Start with the parent cubic function: f(x) = x³. To shift it 3 units to the right, replace every x with (x – 3):

g(x) = (x – 3)³

You can verify this by plugging in a few points. On the original curve, when x = 0, y = 0. On the shifted curve, that same y-value of 0 now occurs at x = 3, because (3 – 3)³ = 0. Similarly, the original curve passes through (1, 1). The shifted curve passes through (4, 1), because (4 – 3)³ = 1. Every point has moved exactly 3 units to the right.

If you wanted to shift 5 units to the right instead, the function becomes g(x) = (x – 5)³. For a shift of 1/2 unit to the right: g(x) = (x – 0.5)³. The pattern is always the same: subtract whatever distance you want from x.

Combining a Right Shift With Other Transformations

You can shift a cubic to the right and apply other transformations at the same time. For instance, f(x) = (x – 2)³ + 3 takes the standard cubic, shifts it 2 units right, and shifts it 3 units up. The inflection point moves from (0, 0) to (2, 3).

Order matters when reading the equation, but the transformations themselves are independent. The h value always controls the horizontal position, and the k value always controls the vertical position, regardless of what a is doing to the shape of the curve. So if you see y = 2(x – 4)³ – 1, the graph is shifted 4 units right and 1 unit down, with a vertical stretch that makes the curve steeper.

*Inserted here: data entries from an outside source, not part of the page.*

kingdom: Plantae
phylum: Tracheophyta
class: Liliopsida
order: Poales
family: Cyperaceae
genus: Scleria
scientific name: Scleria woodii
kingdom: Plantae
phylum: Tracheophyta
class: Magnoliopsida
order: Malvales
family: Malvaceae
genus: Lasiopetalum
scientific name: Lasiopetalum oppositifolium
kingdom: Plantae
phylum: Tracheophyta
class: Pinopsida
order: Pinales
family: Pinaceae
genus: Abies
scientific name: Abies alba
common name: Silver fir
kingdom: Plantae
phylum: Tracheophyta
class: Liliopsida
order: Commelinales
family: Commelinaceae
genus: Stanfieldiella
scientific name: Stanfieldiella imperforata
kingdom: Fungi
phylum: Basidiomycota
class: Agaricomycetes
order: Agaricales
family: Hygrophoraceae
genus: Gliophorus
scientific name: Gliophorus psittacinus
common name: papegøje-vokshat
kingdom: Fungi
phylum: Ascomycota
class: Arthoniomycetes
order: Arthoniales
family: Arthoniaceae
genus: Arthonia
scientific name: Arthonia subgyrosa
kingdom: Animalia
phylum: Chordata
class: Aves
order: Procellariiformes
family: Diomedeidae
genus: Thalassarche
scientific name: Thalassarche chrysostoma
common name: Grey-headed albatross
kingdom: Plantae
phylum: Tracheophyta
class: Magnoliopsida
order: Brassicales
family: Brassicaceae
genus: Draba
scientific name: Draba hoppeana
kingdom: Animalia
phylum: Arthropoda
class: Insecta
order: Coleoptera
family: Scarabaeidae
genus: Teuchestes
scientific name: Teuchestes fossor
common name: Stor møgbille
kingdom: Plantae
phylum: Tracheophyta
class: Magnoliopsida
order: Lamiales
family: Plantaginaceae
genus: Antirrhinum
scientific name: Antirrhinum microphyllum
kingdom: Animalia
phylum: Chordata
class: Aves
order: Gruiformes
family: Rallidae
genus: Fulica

Why the Sign Feels Backwards

If you keep second-guessing the minus sign, think of it this way: the shift goes in the direction that makes the expression inside the parentheses equal zero. In (x – 3)³, the inside equals zero when x = 3, so the center of the curve is at x = 3. In (x + 2)³, the inside equals zero when x = -2, so the center is at x = -2, which is a leftward shift. Checking where the expression equals zero is a quick way to confirm you’ve written the equation correctly.